Recently I’ve had several conversations with friends and colleagues touching on the differences between being a pioneer and being a leader. There have always been support structures for aspiring leaders in many different fields and sectors, but there seems to be very little support for pioneers. Is it because, often being disruptive and maverick, they make other people uneasy? Or perhaps because what they do does not always bring a direct return on investment for sponsors and funders?

One analogy I have been thinking of is that of a ship. Ships require different specialists to fulfill diverse tasks: from engineering, victualling, cooking, communications, maintenance to management. Among these, it is the navigator or pilot’s task to navigate the ship, whilst the captain’s role is to direct the whole crew and be responsible for the ship and its integrity. The navigator must plot a safe course for the ship, earning the trust of the crew and captain that their experience, skill and nous will carry them all safely. I imagine that navigators have to combine heterogeneous skill sets and knowledges – such as weather/meteorology, geography/hydrography, tidal patterns, the mathematics of bodies/mass and movement among other things – to achieve the right synthesis of conditions for their task. I think this is very much like the kind of trans- or interdisciplinary approach that helps foster invention and innovation. Its not for everyone but can be extremely rich and rewarding for those who do participate.
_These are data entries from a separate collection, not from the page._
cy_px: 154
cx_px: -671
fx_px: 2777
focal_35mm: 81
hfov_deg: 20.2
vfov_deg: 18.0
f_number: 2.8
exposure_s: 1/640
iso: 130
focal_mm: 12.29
I believe that pioneers are also just the kind of people with the skills to navigate uncharted territories. They survey and map out new territories that are often then colonised – farmed, made productive perhaps – by others who follow in their wake; by which time the pioneers have most likely moved on to new spaces. Leaders could be described as those who stay and organise the territory and the activities that take place within it. It’s this qualitative difference that separates pioneering from leading: leaders work within established frameworks whilst pioneers explore the potential for entirely new structures and frames that don’t yet exist.

What then is the value to society of people who pioneer? How can societies value and appreciate the kind of deferred return on investment that pioneers bring? Is it possible, or even desirable, to nurture pioneers with programmes like those that support those aspiring to leadership roles? Or perhaps, is it too much to ask society to feed the restless nature of those questing souls for whom any structure, in the medium to long term, is probably going to feel irksome?
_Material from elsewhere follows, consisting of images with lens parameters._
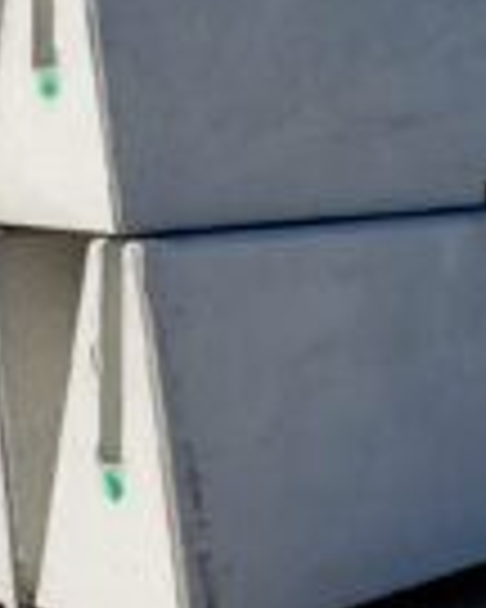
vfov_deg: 21.2
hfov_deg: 16.9
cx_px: 97
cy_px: 198
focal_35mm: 90
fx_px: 1618
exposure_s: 1/2010
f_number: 2.4
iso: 50
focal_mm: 4.3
The question is not an idle one: looking back over my own work of the past two decades there has been a strong element of pioneering in both projects and processes. Some of the projects and concepts I have developed have anticipated mainstream activities, but too far in advance to really reap any benefit from our prescience that could be reinvested in new work. How does one explain, or even demonstrate, the value of this deferred return to funders, sponsors or investors who are increasingly demanding direct returns on investment for the same kind of pioneering work?

There remains a contradiction or tension between wanting to be recognised and rewarded for being so ahead of the field alongside the frustration that people simply don’t understand where you’re trying to taking them. I suspect it comes down to temperament and character, an inexorable drive that just can’t be laid aside.